▶ Activity:
Answer these about the forum reply on stop words and the keyword tokenizer, one per line:
1. What runs before the tokenizer?
2. Which filter might fit better if the list is not in regex form?
3. What does the writer use that filter to remove?

----- Excerpt to read

Re: Stop words and Keyword tokenizer

Ivan Brusic Thu, 28 Aug 2014 15:13:16 -0700

Character filters are executed before the tokenizer, so only something in
that family of filters would work if you plan to continue using the keyword
tokenizer.


http://www.elasticsearch.org/guide/en/elasticsearch/reference/current/analysis-mapping-charfilter.html

The mapping char filter might be a better match if you list is not in regex
form. I use the mapping char filter to remove copyright, trademark and a
whole list of other characters from my content.

----------
----- Information

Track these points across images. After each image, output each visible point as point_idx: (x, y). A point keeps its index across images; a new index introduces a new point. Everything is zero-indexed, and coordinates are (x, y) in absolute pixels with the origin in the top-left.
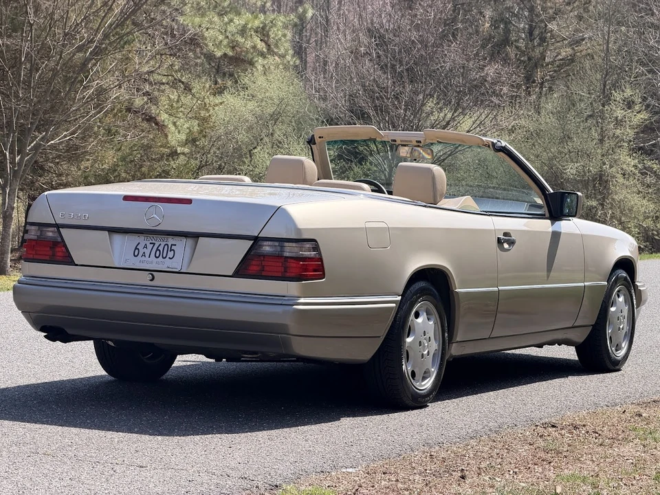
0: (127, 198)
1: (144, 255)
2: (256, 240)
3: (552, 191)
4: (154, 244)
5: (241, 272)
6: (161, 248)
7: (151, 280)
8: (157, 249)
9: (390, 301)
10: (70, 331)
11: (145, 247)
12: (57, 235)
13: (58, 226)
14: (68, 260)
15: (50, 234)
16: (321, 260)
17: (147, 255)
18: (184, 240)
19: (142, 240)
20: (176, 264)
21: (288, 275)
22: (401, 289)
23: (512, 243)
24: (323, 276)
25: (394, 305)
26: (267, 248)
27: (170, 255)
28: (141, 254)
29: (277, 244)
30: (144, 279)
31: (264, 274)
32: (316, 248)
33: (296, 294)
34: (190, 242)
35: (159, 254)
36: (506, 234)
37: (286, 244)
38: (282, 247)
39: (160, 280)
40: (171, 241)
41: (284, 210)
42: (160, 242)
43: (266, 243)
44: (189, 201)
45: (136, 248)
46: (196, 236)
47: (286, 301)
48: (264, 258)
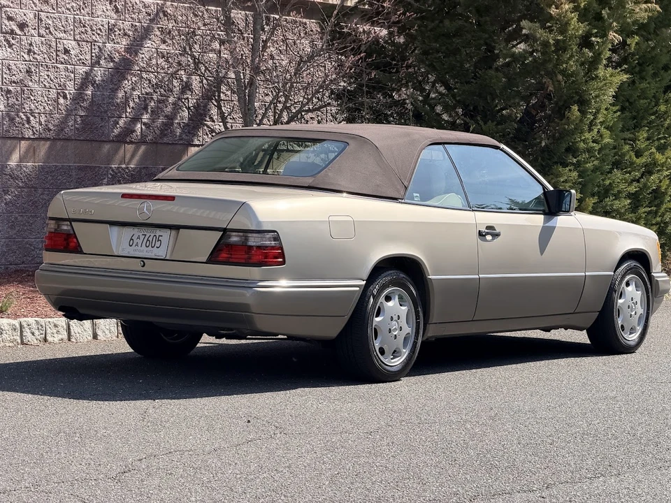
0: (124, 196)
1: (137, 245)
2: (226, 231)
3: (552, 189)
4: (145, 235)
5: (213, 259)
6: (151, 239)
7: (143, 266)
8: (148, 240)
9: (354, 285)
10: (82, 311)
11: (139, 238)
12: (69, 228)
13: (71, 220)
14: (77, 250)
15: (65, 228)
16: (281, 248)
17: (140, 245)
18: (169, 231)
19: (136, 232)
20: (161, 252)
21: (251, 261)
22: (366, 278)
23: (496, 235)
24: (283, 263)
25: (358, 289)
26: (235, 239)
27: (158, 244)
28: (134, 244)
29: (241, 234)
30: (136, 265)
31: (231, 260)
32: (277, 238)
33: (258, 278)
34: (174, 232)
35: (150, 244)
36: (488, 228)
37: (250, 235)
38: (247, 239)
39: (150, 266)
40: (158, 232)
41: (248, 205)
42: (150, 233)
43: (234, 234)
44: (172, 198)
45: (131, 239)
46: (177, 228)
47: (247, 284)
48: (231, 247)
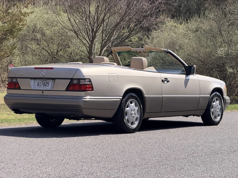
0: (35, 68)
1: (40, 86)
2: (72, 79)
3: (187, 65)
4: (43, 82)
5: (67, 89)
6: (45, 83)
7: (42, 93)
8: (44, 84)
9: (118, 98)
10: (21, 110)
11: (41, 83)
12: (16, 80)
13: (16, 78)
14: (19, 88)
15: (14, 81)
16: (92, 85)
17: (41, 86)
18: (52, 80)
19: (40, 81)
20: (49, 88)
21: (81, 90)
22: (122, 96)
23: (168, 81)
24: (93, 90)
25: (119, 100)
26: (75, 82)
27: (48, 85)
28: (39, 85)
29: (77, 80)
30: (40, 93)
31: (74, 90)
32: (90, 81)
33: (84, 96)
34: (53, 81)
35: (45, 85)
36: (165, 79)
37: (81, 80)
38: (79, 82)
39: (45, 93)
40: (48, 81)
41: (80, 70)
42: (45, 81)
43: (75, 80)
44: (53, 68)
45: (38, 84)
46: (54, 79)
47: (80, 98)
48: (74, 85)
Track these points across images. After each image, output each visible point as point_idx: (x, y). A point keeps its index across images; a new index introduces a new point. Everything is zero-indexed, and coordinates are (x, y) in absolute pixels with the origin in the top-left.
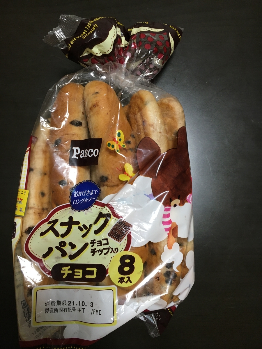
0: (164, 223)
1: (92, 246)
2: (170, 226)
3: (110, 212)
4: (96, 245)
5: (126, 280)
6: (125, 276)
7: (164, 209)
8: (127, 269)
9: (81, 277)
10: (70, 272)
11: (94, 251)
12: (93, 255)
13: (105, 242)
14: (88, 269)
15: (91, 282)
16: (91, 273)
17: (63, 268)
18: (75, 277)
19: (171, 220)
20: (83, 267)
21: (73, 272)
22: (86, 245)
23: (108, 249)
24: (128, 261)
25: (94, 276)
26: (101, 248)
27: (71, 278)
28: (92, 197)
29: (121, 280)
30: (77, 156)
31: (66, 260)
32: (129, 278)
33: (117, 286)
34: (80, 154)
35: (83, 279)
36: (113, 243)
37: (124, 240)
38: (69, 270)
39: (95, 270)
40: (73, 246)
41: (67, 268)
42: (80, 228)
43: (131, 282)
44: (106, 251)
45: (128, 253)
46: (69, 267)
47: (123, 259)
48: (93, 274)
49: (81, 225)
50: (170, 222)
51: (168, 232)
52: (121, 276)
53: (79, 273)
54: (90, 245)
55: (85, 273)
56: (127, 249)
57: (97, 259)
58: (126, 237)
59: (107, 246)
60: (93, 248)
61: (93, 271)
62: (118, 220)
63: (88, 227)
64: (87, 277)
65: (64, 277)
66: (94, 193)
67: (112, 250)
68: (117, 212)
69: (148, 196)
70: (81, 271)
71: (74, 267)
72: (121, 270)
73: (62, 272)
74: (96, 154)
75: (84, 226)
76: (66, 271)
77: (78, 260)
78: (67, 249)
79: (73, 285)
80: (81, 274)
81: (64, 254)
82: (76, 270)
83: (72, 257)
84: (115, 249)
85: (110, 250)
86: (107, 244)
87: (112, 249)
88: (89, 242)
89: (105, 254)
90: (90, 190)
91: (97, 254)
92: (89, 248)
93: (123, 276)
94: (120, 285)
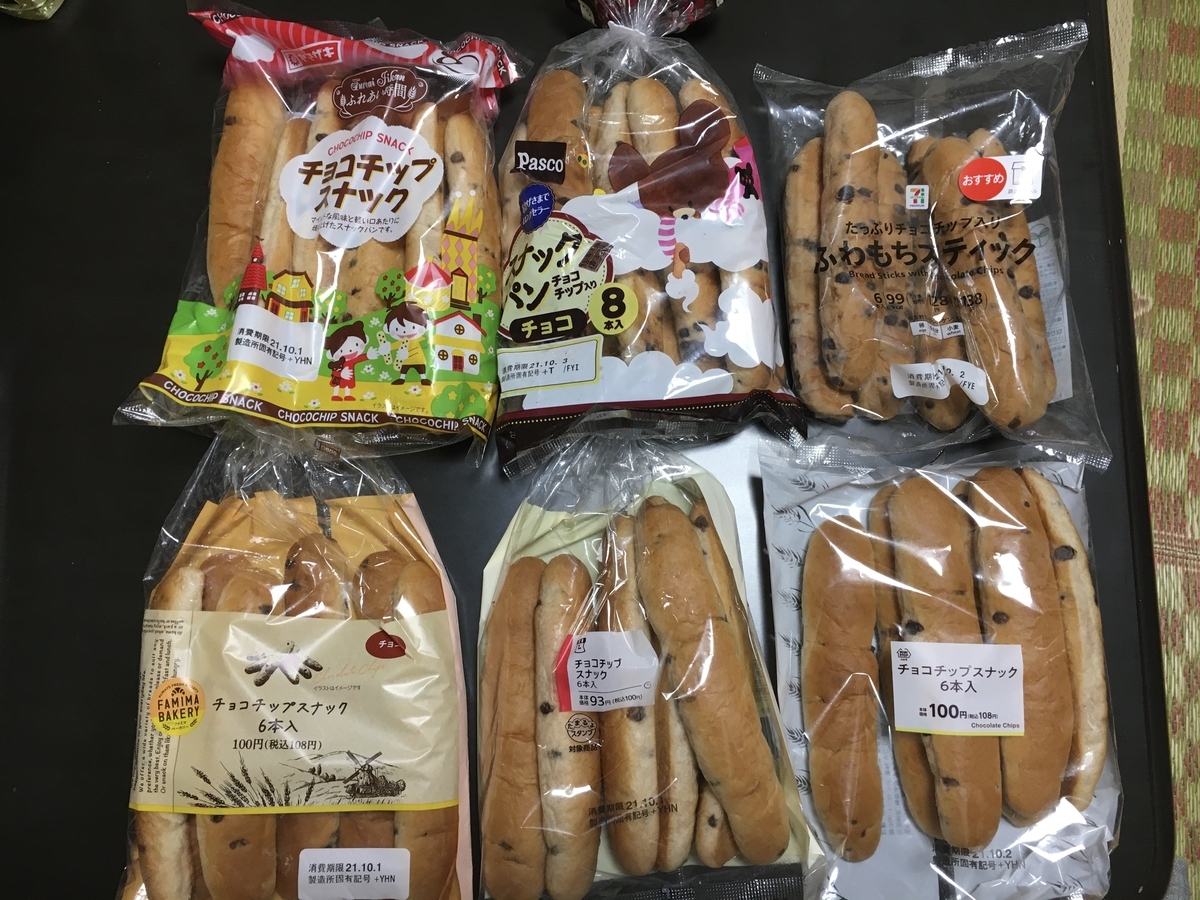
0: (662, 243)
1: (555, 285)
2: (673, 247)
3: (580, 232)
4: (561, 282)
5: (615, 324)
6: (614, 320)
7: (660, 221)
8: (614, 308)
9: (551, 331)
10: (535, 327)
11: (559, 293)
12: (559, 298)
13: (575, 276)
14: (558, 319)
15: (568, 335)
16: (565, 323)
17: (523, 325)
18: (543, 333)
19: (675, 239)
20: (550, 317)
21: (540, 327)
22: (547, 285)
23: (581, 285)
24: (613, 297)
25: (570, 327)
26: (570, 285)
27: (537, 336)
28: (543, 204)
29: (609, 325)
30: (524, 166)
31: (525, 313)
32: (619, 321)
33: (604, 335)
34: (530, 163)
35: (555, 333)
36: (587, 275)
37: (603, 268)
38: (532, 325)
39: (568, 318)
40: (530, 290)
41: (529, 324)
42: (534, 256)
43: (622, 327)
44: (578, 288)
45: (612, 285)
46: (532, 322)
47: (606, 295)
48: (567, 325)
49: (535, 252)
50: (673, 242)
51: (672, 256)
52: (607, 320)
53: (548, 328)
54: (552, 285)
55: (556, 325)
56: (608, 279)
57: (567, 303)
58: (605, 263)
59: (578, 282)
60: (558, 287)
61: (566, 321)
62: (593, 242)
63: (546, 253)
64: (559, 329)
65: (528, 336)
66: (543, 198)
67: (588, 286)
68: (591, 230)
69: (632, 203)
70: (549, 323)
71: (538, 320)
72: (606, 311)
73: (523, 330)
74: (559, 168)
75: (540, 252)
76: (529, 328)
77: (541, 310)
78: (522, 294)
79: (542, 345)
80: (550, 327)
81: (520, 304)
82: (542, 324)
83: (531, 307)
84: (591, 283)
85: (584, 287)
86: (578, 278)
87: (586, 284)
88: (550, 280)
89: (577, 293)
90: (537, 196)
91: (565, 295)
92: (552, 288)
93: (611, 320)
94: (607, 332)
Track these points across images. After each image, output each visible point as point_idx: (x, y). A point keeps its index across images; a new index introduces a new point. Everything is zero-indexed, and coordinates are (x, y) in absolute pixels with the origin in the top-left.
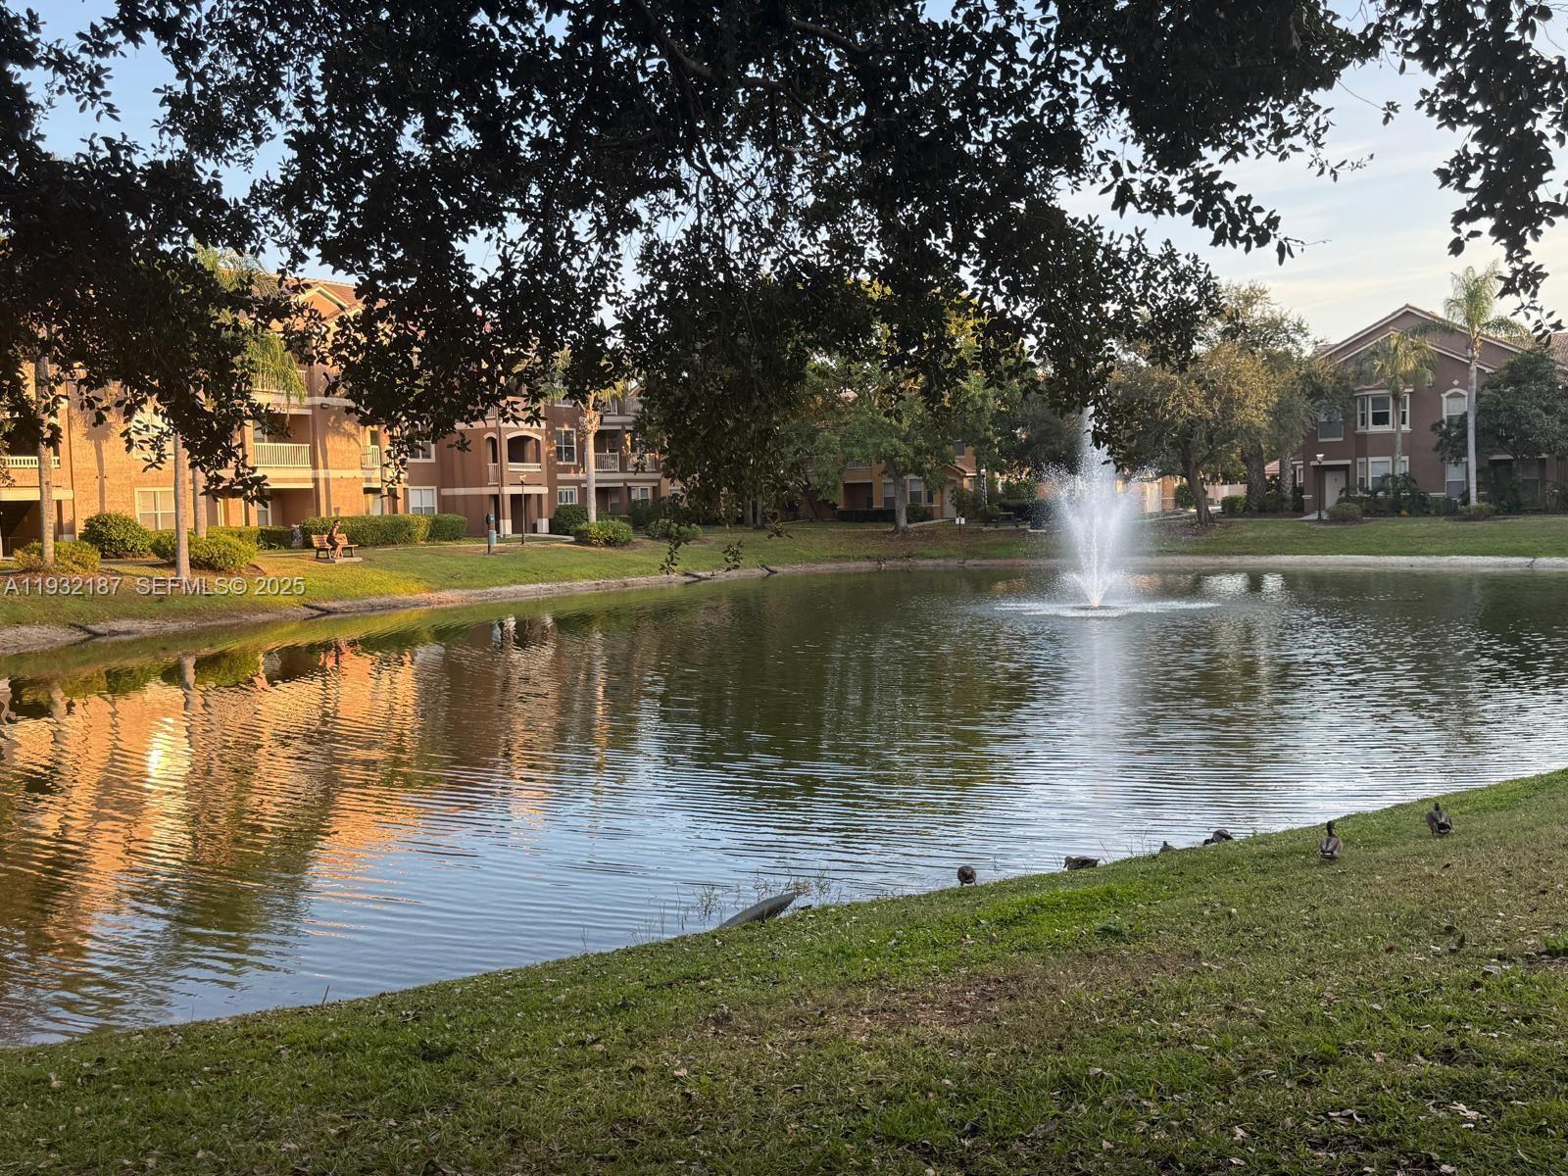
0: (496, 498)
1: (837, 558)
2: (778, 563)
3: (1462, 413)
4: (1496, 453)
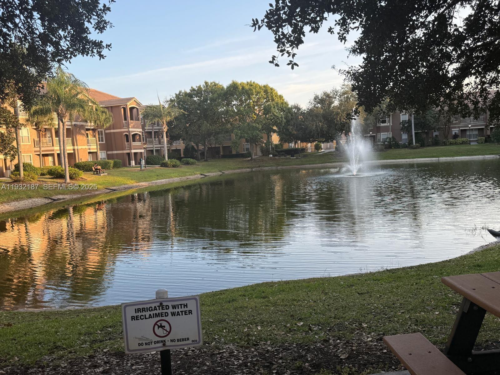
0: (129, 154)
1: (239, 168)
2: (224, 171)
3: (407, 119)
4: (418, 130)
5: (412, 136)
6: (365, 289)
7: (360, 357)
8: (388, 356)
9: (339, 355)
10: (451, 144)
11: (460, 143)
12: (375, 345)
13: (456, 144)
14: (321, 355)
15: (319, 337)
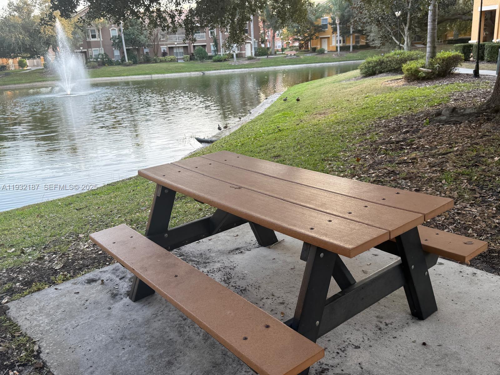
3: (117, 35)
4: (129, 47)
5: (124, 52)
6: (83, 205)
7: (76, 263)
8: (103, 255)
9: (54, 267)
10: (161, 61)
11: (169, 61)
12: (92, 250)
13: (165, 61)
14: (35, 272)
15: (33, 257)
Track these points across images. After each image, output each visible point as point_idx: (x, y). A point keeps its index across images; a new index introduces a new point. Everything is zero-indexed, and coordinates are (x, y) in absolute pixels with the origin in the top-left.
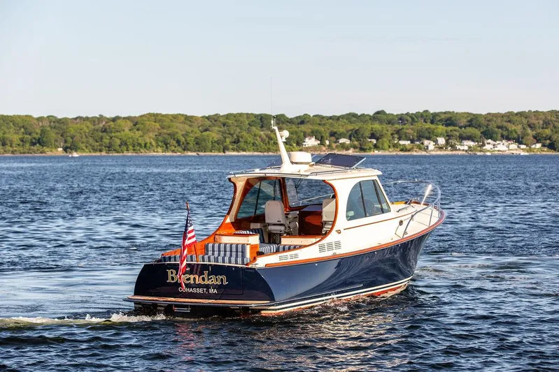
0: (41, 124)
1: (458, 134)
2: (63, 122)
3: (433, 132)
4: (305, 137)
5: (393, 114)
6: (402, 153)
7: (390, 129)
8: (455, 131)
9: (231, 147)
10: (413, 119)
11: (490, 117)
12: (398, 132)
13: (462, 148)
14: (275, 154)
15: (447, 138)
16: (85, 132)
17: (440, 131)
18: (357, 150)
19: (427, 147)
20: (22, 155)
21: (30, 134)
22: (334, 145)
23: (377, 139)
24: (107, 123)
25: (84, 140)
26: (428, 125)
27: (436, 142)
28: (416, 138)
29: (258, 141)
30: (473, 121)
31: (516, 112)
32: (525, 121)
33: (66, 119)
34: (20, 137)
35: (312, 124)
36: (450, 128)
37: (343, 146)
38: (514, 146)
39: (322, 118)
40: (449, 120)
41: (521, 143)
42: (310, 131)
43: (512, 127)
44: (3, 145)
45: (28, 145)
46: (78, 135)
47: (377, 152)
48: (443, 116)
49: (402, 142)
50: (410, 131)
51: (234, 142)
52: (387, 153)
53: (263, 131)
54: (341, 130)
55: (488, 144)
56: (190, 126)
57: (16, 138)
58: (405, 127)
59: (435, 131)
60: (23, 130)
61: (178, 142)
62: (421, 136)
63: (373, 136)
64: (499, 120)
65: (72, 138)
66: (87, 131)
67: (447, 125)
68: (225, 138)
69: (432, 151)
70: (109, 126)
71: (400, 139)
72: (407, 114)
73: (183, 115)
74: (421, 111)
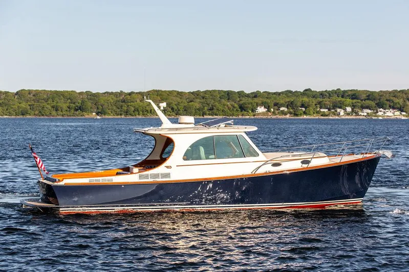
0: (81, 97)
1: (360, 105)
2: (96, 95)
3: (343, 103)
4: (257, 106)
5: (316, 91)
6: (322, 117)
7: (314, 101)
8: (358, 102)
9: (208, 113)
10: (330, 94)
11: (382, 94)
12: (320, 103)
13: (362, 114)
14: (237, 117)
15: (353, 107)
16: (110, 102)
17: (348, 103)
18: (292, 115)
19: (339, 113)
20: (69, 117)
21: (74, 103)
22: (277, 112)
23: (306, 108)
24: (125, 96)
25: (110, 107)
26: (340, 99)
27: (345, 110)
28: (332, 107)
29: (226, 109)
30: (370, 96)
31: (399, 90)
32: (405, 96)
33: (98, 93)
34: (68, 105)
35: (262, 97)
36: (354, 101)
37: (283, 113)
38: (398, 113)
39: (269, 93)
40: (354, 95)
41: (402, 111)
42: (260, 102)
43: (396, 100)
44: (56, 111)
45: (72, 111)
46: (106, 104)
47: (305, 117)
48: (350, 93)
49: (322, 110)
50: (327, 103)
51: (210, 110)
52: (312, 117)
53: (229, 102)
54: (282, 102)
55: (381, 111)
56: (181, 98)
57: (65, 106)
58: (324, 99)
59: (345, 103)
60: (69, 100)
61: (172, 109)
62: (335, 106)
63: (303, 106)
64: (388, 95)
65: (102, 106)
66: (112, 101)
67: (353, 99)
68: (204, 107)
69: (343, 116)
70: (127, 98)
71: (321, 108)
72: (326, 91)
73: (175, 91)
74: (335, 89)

----------

▶ Answer box:
1. Character filters.
2. The mapping char filter.
3. Copyright, trademark and a whole list of other characters from the writer's content.